### APPLY WHAT YOU READ:
A: In the end mill forum thread below, how much taper does the original poster estimate across the plate's thickness?
B: How many lines in the rows below contain the word "sociales"? Reply with the number only.

··· DOCUMENT PASSAGE

# Are End Mills Tapered?



## JPMacG (Dec 30, 2015)

I am reducing the size of a small 1/4 inch thick steel plate using an end mill.   I got lazy and started cutting the full 1/4 inch thickness in one pass, rather than taking a number of smaller cuts.

I notice that when taking the full thickness cut I am getting a tapered surface. - maybe .010 over the .250 thickness.   It is like the mill is larger in diameter at the end and it tapers down gradually  toward the shank.  It does not matter how aggressive the cut is.   I can take a .003 inch cut and I still get the taper.   I don't think anything in my set up is flexing.

Is this normal?   I thought end mills were a constant diameter.  This is a cheap 5/8 inch diameter 2-flute mill from Harbor Freight.   It cuts well otherwise.


----------



## ronzo (Dec 31, 2015)

Mic it.


Sent from my iPad using Tapatalk


----------



## JimDawson (Dec 31, 2015)

Not normally tapered, but it is a HF end mill.  I assume you are using your Atlas, so is the work piece square to the spindle?  Does the table run true to the spindle?  Is the table square to the spindle?  Just a few things that need to be confirmed in the trouble shooting process.   And as ronzo suggestes, mic the endmill.

······
··· DATASET ENTRIES

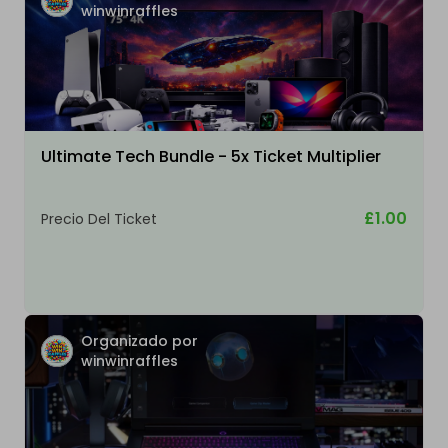
winwinraffles
Ultimate Tech Bundle - 5x Ticket Multiplier
£1.00
Precio Del Ticket
Organizado por
winwinraffles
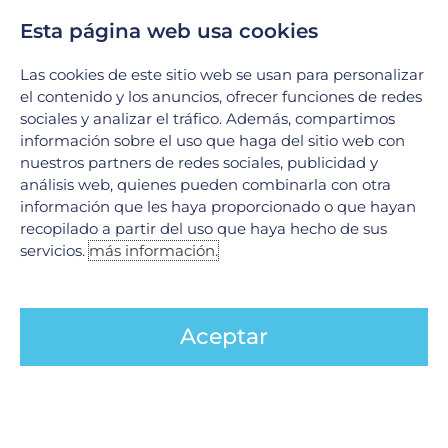
de vanguardia se unen para ofrecer soluciones integrales en
Esta página web usa cookies
el tratamiento de afecciones complejas. Hoy
LEER MÁS »
Las cookies de este sitio web se usan para personalizar
el contenido y los anuncios, ofrecer funciones de redes
sociales y analizar el tráfico. Además, compartimos
información sobre el uso que haga del sitio web con
nuestros partners de redes sociales, publicidad y
análisis web, quienes pueden combinarla con otra
información que les haya proporcionado o que hayan
recopilado a partir del uso que haya hecho de sus
servicios.
más información.
Aceptar
Código stroke en Neurología
9 junio, 2026
En el ámbito de la neurología, existe una máxima ineludible:
«El tiempo es cerebro». Cuando una persona experimenta
síntomas de un evento cerebrovascular (ictus o
Centro de preferencia de la privacidad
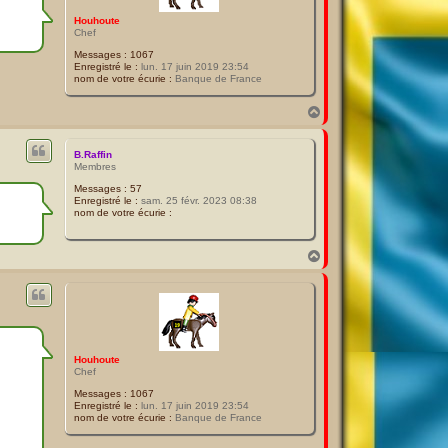
Houhoute
Chef
Messages :
1067
Enregistré le :
lun. 17 juin 2019 23:54
nom de votre écurie :
Banque de France
H
a
u
t
B.Raffin
Membres
Messages :
57
Enregistré le :
sam. 25 févr. 2023 08:38
nom de votre écurie :
H
a
u
t
Houhoute
Chef
Messages :
1067
Enregistré le :
lun. 17 juin 2019 23:54
nom de votre écurie :
Banque de France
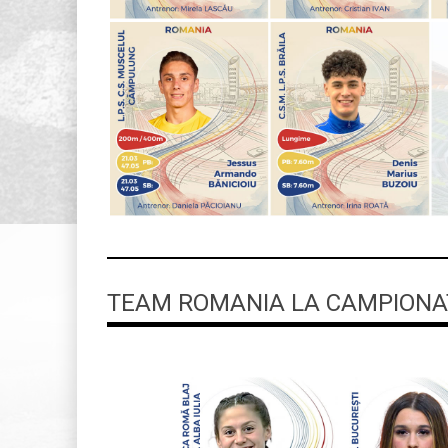
TEAM ROMANIA LA CAMPIONAT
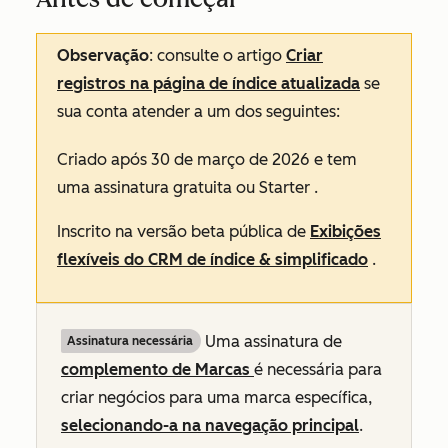
Observação
: consulte o artigo
Criar
registros na página de índice atualizada
se
sua conta atender a um dos seguintes:
Criado após 30 de março de 2026 e tem
uma assinatura
gratuita
ou
Starter
.
Inscrito na versão beta pública de
Exibições
flexíveis do CRM de índice & simplificado
.
Uma assinatura de
Assinatura necessária
complemento de Marcas
é necessária para
criar negócios para uma marca específica,
selecionando-a na navegação principal
.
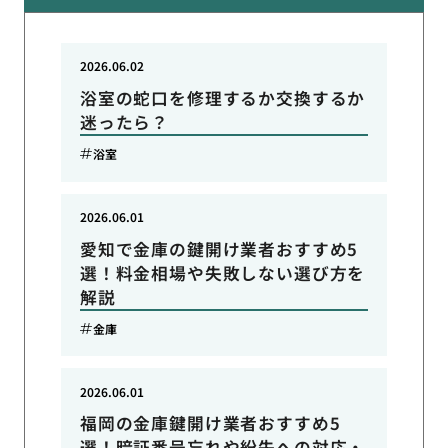
2026.06.02
浴室の蛇口を修理するか交換するか
迷ったら？
浴室
2026.06.01
愛知で金庫の鍵開け業者おすすめ5
選！料金相場や失敗しない選び方を
解説
金庫
2026.06.01
福岡の金庫鍵開け業者おすすめ5
選！暗証番号忘れや紛失への対応・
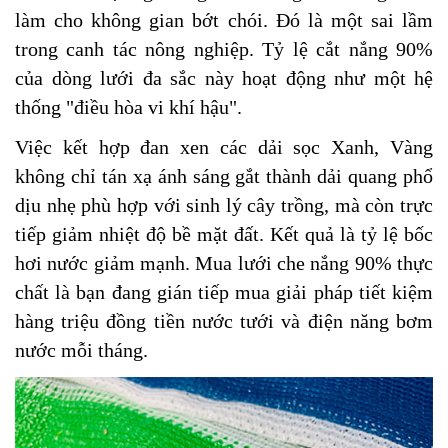
làm cho không gian bớt chói. Đó là một sai lầm
trong canh tác nông nghiệp. Tỷ lệ cắt nắng 90%
của dòng lưới đa sắc này hoạt động như một hệ
thống "điều hòa vi khí hậu".
Việc kết hợp đan xen các dải sọc Xanh, Vàng
không chỉ tán xạ ánh sáng gắt thành dải quang phổ
dịu nhẹ phù hợp với sinh lý cây trồng, mà còn trực
tiếp giảm nhiệt độ bề mặt đất. Kết quả là tỷ lệ bốc
hơi nước giảm mạnh. Mua lưới che nắng 90% thực
chất là bạn đang gián tiếp mua giải pháp tiết kiệm
hàng triệu đồng tiền nước tưới và điện năng bơm
nước mỗi tháng.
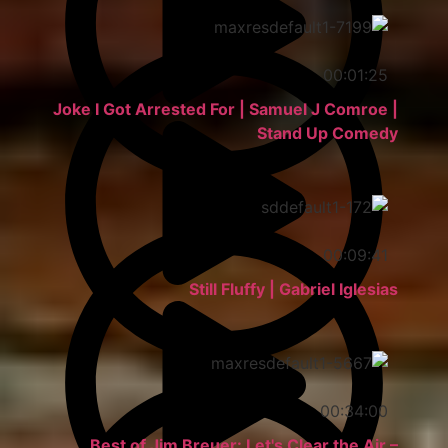
00:01:25
Joke I Got Arrested For | Samuel J Comroe |
Stand Up Comedy
00:09:41
Still Fluffy | Gabriel Iglesias
00:34:00
Best of Jim Breuer: Let's Clear the Air –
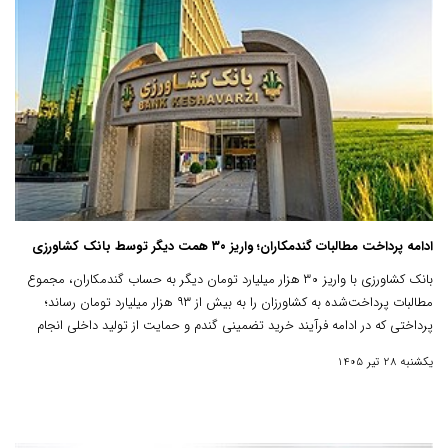
ادامه پرداخت مطالبات گندمکاران؛ واریز ۳۰ همت دیگر توسط بانک کشاورزی
بانک کشاورزی با واریز ۳۰ هزار میلیارد تومان دیگر به حساب گندمکاران، مجموع
مطالبات پرداخت‌شده به کشاورزان را به بیش از ۹۳ هزار میلیارد تومان رساند؛
پرداختی که در ادامه فرآیند خرید تضمینی گندم و حمایت از تولید داخلی انجام
شده است.
یکشنبه 28 تیر 1405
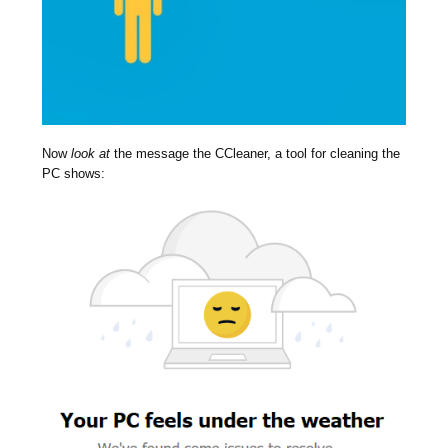
Now
look at
the message the CCleaner, a tool for cleaning the
PC shows:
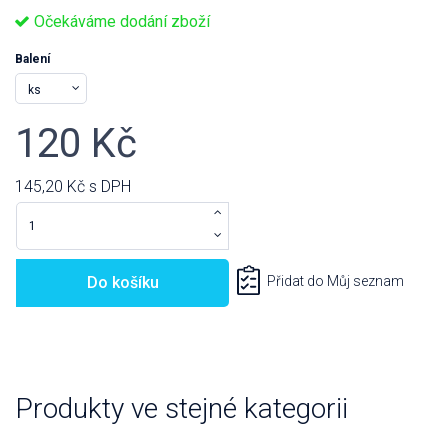
Očekáváme dodání zboží
Balení
120 Kč
145,20 Kč
s DPH
Do košíku
Přidat do Můj seznam
Produkty ve stejné kategorii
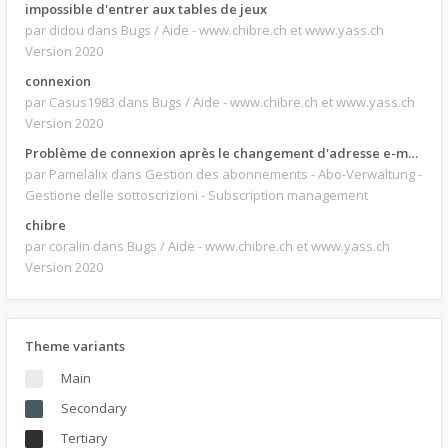
impossible d'entrer aux tables de jeux
par didou
dans Bugs / Aide - www.chibre.ch et www.yass.ch
Version 2020
connexion
par Casus1983
dans Bugs / Aide - www.chibre.ch et www.yass.ch
Version 2020
Problème de connexion après le changement d'adresse e-mail.
par Pamelalix
dans Gestion des abonnements - Abo-Verwaltung -
Gestione delle sottoscrizioni - Subscription management
chibre
par coralin
dans Bugs / Aide - www.chibre.ch et www.yass.ch
Version 2020
Theme variants
Main
Secondary
Tertiary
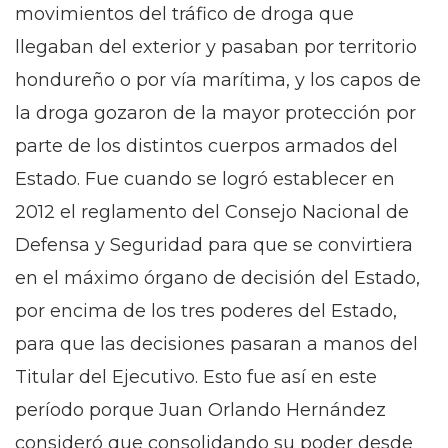
movimientos del tráfico de droga que
llegaban del exterior y pasaban por territorio
hondureño o por vía marítima, y los capos de
la droga gozaron de la mayor protección por
parte de los distintos cuerpos armados del
Estado. Fue cuando se logró establecer en
2012 el reglamento del Consejo Nacional de
Defensa y Seguridad para que se convirtiera
en el máximo órgano de decisión del Estado,
por encima de los tres poderes del Estado,
para que las decisiones pasaran a manos del
Titular del Ejecutivo. Esto fue así en este
período porque Juan Orlando Hernández
consideró que consolidando su poder desde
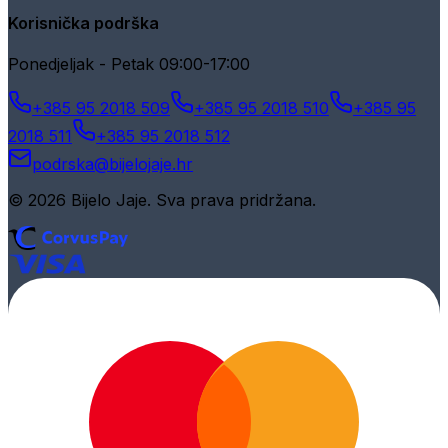
Korisnička podrška
Ponedjeljak - Petak 09:00-17:00
+385 95 2018 509
+385 95 2018 510
+385 95
2018 511
+385 95 2018 512
podrska@bijelojaje.hr
© 2026 Bijelo Jaje. Sva prava pridržana.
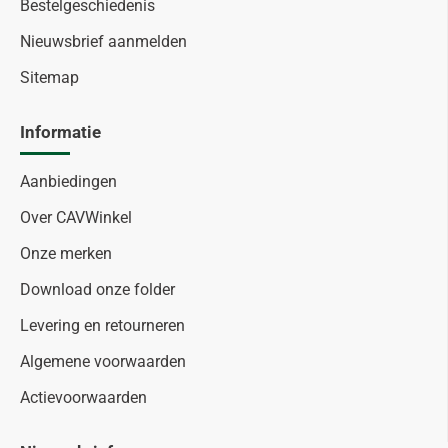
Bestelgeschiedenis
Nieuwsbrief aanmelden
Sitemap
Informatie
Aanbiedingen
Over CAVWinkel
Onze merken
Download onze folder
Levering en retourneren
Algemene voorwaarden
Actievoorwaarden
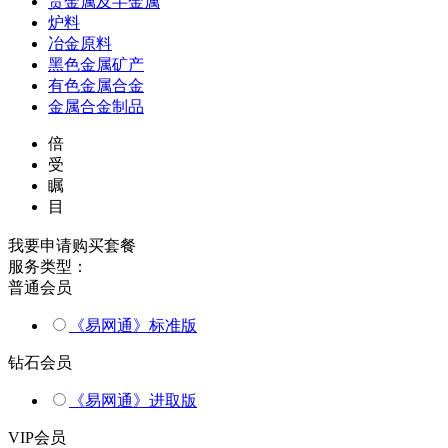
贵金属及半金属
炉料
冶金原料
黑色金属矿产
有色金属合金
金属合金制品
倍
受
瞩
目
我要申请购买套餐
服务类型：
普通会员
《易网通》标准版
钻石会员
《易网通》进取版
VIP会员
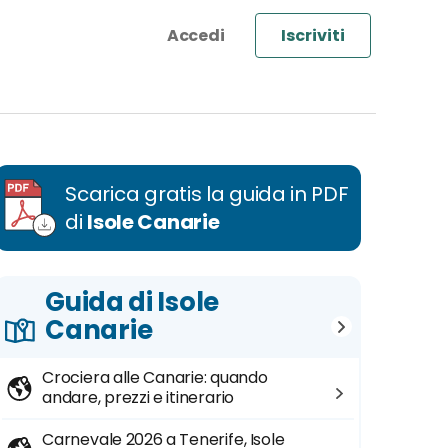
Iscriviti
Scarica gratis la guida in PDF
di
Isole Canarie
Guida di Isole
Canarie
Crociera alle Canarie: quando
andare, prezzi e itinerario
Carnevale 2026 a Tenerife, Isole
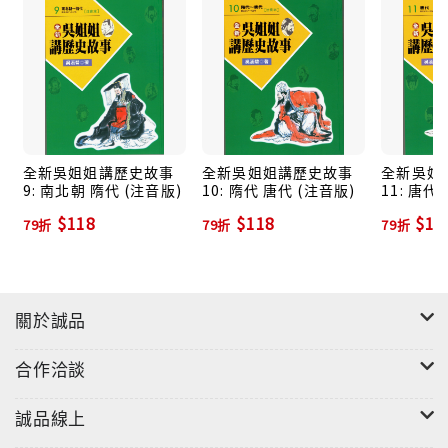
志要繼續講這許多『好久好久以前』的故事，希望所有
大小讀者也一直陪著她深入體會中華民族的偉大。
全新吳姐姐講歷史故事
全新吳姐姐講歷史故事
全新吳姐
9: 南北朝 隋代 (注音版)
10: 隋代 唐代 (注音版)
11: 唐代
$118
$118
$11
79折
79折
79折
關於誠品
合作洽談
誠品線上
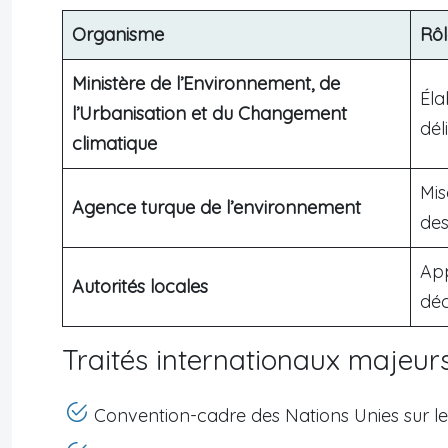
Organisme
Rôl
Ministère de l’Environnement, de
Éla
l’Urbanisation et du Changement
dél
climatique
Mis
Agence turque de l’environnement
des
App
Autorités locales
déc
Traités internationaux majeurs 
Convention-cadre des Nations Unies sur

······

### RESULTS FOR THE EXERCISE:
A: About .010 inch over the .250 inch thickness.

B: 2